#### [Given exercise]
Reproduce every line of the data below verbatim, keeping each line in its original order.

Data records
━━━━━━━━━━

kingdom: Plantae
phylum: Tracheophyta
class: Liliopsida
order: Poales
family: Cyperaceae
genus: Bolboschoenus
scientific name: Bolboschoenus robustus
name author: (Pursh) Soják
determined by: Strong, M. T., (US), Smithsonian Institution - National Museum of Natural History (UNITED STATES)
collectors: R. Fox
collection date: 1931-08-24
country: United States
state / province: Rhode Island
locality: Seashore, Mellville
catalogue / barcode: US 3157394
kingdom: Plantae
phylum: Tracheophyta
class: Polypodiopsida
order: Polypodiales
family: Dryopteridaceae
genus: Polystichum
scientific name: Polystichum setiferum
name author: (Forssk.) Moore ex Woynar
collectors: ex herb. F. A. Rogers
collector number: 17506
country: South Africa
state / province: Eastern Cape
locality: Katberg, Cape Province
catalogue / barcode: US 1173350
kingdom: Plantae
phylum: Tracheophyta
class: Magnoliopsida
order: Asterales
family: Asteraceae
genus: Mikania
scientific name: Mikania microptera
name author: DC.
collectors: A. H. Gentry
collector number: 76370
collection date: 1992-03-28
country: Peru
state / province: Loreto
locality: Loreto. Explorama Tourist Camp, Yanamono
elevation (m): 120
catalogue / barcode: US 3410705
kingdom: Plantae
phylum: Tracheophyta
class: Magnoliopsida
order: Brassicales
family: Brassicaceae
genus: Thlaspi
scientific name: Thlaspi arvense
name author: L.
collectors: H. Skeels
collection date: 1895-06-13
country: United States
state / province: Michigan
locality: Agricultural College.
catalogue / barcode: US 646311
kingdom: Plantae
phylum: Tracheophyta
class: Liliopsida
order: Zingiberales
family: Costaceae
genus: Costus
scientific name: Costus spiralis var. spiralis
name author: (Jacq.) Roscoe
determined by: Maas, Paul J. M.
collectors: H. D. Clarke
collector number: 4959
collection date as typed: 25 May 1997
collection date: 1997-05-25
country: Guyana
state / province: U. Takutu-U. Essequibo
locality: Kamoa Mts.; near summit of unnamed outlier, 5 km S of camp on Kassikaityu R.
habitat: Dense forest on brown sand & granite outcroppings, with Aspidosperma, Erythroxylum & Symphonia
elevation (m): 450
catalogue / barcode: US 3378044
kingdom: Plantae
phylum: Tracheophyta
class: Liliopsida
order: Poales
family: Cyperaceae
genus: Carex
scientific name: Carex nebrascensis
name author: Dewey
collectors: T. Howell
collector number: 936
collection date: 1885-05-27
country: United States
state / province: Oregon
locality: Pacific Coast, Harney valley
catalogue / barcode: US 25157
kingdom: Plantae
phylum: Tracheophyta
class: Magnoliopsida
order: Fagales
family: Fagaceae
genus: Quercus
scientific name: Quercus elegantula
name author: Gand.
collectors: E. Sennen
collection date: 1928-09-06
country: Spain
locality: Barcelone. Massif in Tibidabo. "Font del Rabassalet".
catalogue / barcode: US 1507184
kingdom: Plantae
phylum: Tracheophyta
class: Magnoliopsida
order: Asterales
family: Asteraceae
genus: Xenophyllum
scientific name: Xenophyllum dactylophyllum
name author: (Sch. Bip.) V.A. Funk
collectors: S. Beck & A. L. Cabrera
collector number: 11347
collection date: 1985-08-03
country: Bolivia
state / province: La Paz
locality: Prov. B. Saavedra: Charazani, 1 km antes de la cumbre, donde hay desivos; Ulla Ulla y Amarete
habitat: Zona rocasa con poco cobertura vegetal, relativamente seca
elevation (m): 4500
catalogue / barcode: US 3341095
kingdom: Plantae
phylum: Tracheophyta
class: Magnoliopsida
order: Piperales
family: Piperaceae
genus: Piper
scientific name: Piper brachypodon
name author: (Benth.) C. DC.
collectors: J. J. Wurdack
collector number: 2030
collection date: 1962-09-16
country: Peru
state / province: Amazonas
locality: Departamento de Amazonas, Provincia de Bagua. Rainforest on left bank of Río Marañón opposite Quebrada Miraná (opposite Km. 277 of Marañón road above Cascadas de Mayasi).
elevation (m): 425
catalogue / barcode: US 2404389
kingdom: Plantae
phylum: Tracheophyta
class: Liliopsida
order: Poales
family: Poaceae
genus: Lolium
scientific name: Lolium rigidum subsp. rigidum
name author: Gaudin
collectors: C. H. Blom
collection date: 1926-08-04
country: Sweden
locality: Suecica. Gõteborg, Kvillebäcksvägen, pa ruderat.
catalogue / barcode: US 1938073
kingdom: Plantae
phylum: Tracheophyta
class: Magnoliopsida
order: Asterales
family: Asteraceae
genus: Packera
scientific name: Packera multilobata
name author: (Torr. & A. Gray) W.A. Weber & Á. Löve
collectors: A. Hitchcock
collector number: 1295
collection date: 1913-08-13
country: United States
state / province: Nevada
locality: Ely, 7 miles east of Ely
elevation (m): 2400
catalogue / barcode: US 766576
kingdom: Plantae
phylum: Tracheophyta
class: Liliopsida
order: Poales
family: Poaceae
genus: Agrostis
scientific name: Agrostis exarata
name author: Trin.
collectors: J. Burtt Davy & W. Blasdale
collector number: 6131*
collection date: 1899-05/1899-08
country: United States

━━━━━━━━━━

#### [The answer]
kingdom: Plantae
phylum: Tracheophyta
class: Liliopsida
order: Poales
family: Cyperaceae
genus: Bolboschoenus
scientific name: Bolboschoenus robustus
name author: (Pursh) Soják
determined by: Strong, M. T., (US), Smithsonian Institution - National Museum of Natural History (UNITED STATES)
collectors: R. Fox
collection date: 1931-08-24
country: United States
state / province: Rhode Island
locality: Seashore, Mellville
catalogue / barcode: US 3157394
kingdom: Plantae
phylum: Tracheophyta
class: Polypodiopsida
order: Polypodiales
family: Dryopteridaceae
genus: Polystichum
scientific name: Polystichum setiferum
name author: (Forssk.) Moore ex Woynar
collectors: ex herb. F. A. Rogers
collector number: 17506
country: South Africa
state / province: Eastern Cape
locality: Katberg, Cape Province
catalogue / barcode: US 1173350
kingdom: Plantae
phylum: Tracheophyta
class: Magnoliopsida
order: Asterales
family: Asteraceae
genus: Mikania
scientific name: Mikania microptera
name author: DC.
collectors: A. H. Gentry
collector number: 76370
collection date: 1992-03-28
country: Peru
state / province: Loreto
locality: Loreto. Explorama Tourist Camp, Yanamono
elevation (m): 120
catalogue / barcode: US 3410705
kingdom: Plantae
phylum: Tracheophyta
class: Magnoliopsida
order: Brassicales
family: Brassicaceae
genus: Thlaspi
scientific name: Thlaspi arvense
name author: L.
collectors: H. Skeels
collection date: 1895-06-13
country: United States
state / province: Michigan
locality: Agricultural College.
catalogue / barcode: US 646311
kingdom: Plantae
phylum: Tracheophyta
class: Liliopsida
order: Zingiberales
family: Costaceae
genus: Costus
scientific name: Costus spiralis var. spiralis
name author: (Jacq.) Roscoe
determined by: Maas, Paul J. M.
collectors: H. D. Clarke
collector number: 4959
collection date as typed: 25 May 1997
collection date: 1997-05-25
country: Guyana
state / province: U. Takutu-U. Essequibo
locality: Kamoa Mts.; near summit of unnamed outlier, 5 km S of camp on Kassikaityu R.
habitat: Dense forest on brown sand & granite outcroppings, with Aspidosperma, Erythroxylum & Symphonia
elevation (m): 450
catalogue / barcode: US 3378044
kingdom: Plantae
phylum: Tracheophyta
class: Liliopsida
order: Poales
family: Cyperaceae
genus: Carex
scientific name: Carex nebrascensis
name author: Dewey
collectors: T. Howell
collector number: 936
collection date: 1885-05-27
country: United States
state / province: Oregon
locality: Pacific Coast, Harney valley
catalogue / barcode: US 25157
kingdom: Plantae
phylum: Tracheophyta
class: Magnoliopsida
order: Fagales
family: Fagaceae
genus: Quercus
scientific name: Quercus elegantula
name author: Gand.
collectors: E. Sennen
collection date: 1928-09-06
country: Spain
locality: Barcelone. Massif in Tibidabo. "Font del Rabassalet".
catalogue / barcode: US 1507184
kingdom: Plantae
phylum: Tracheophyta
class: Magnoliopsida
order: Asterales
family: Asteraceae
genus: Xenophyllum
scientific name: Xenophyllum dactylophyllum
name author: (Sch. Bip.) V.A. Funk
collectors: S. Beck & A. L. Cabrera
collector number: 11347
collection date: 1985-08-03
country: Bolivia
state / province: La Paz
locality: Prov. B. Saavedra: Charazani, 1 km antes de la cumbre, donde hay desivos; Ulla Ulla y Amarete
habitat: Zona rocasa con poco cobertura vegetal, relativamente seca
elevation (m): 4500
catalogue / barcode: US 3341095
kingdom: Plantae
phylum: Tracheophyta
class: Magnoliopsida
order: Piperales
family: Piperaceae
genus: Piper
scientific name: Piper brachypodon
name author: (Benth.) C. DC.
collectors: J. J. Wurdack
collector number: 2030
collection date: 1962-09-16
country: Peru
state / province: Amazonas
locality: Departamento de Amazonas, Provincia de Bagua. Rainforest on left bank of Río Marañón opposite Quebrada Miraná (opposite Km. 277 of Marañón road above Cascadas de Mayasi).
elevation (m): 425
catalogue / barcode: US 2404389
kingdom: Plantae
phylum: Tracheophyta
class: Liliopsida
order: Poales
family: Poaceae
genus: Lolium
scientific name: Lolium rigidum subsp. rigidum
name author: Gaudin
collectors: C. H. Blom
collection date: 1926-08-04
country: Sweden
locality: Suecica. Gõteborg, Kvillebäcksvägen, pa ruderat.
catalogue / barcode: US 1938073
kingdom: Plantae
phylum: Tracheophyta
class: Magnoliopsida
order: Asterales
family: Asteraceae
genus: Packera
scientific name: Packera multilobata
name author: (Torr. & A. Gray) W.A. Weber & Á. Löve
collectors: A. Hitchcock
collector number: 1295
collection date: 1913-08-13
country: United States
state / province: Nevada
locality: Ely, 7 miles east of Ely
elevation (m): 2400
catalogue / barcode: US 766576
kingdom: Plantae
phylum: Tracheophyta
class: Liliopsida
order: Poales
family: Poaceae
genus: Agrostis
scientific name: Agrostis exarata
name author: Trin.
collectors: J. Burtt Davy & W. Blasdale
collector number: 6131*
collection date: 1899-05/1899-08
country: United States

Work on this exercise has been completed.